Threat Alert: What to Watch For

• Cybercriminals have launched a series of malicious email attacks impersonating an Amazon package order confirmation.
• The attack uses Amazon-branded emails delivered from a Zoom sending address, as threat actors are abusing Zoom’s infrastructure.
• The emails prompt recipients to click a link to download an invoice for order details. Doing so could result in in the installation of malicious software (malware) on a recipient’s device.

Key Action: Report Suspicious Emails

• Report ANY suspicious emails by clicking on the Phish Alarm button.
• Remember: Our organization occasionally sends malicious email simulations that are used to evaluate the potential impact of a real attack. Report any emails that match the tactics described above.
• If a reported message is a simulation, you will see a notification alerting you to that. No further action is needed on your part.
• If a reported message was not a simulation, and you are concerned about a time-sensitive request, you must take additional steps to verify the email is valid before acting on it.
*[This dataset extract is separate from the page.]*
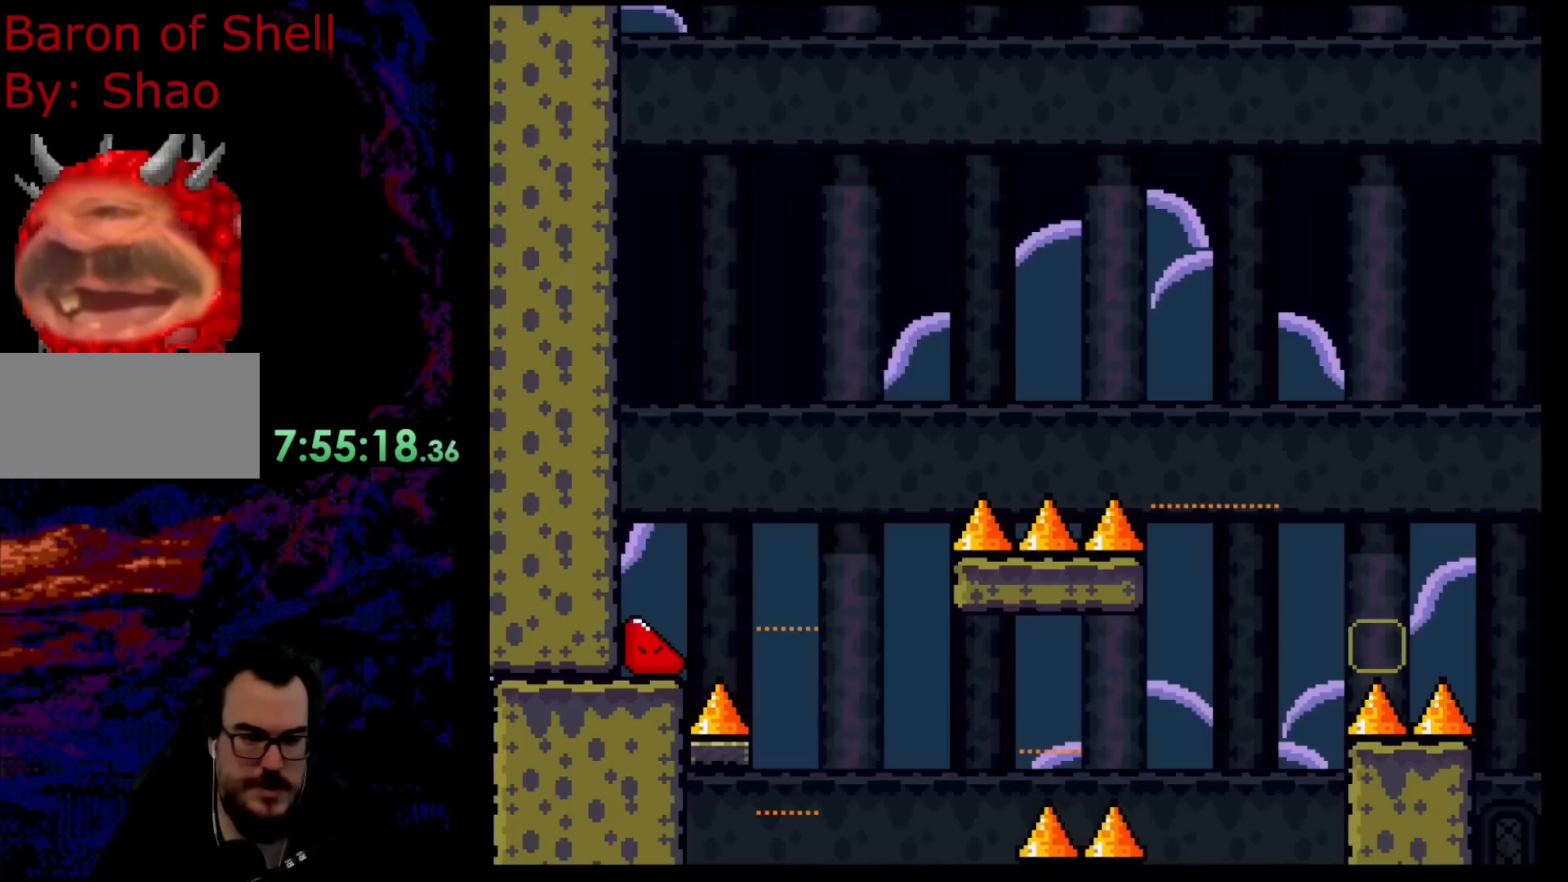
{"buttons": ["A"], "events": [[283, "DPAD_LEFT", "up"], [283, "DPAD_UP", "down"], [300, "DPAD_RIGHT", "down"], [300, "DPAD_UP", "up"], [367, "A", "down"], [367, "B", "up"], [433, "DPAD_RIGHT", "up"]]}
Tips to Remember (at Work and at Home)

• Go beyond surface clues. Familiar logos, branding, and names are not automatic indicators that an email is safe. Cybercriminals often imitate well-known organizations.
• Verify the legitimacy of any unsolicited/unexpected email before you interact with it, especially if it directs you to click on a link or download a file. If in doubt, always navigate directly to a company’s trusted webpage to check items like order status.
• Keep in mind that cybercriminals regularly abuse legitimate services like Zoom. This may allow them to send malicious emails from legitimate sending addresses. If you see an organizational email delivered from a different company’s sending address, it should be regarded as potentially malicious.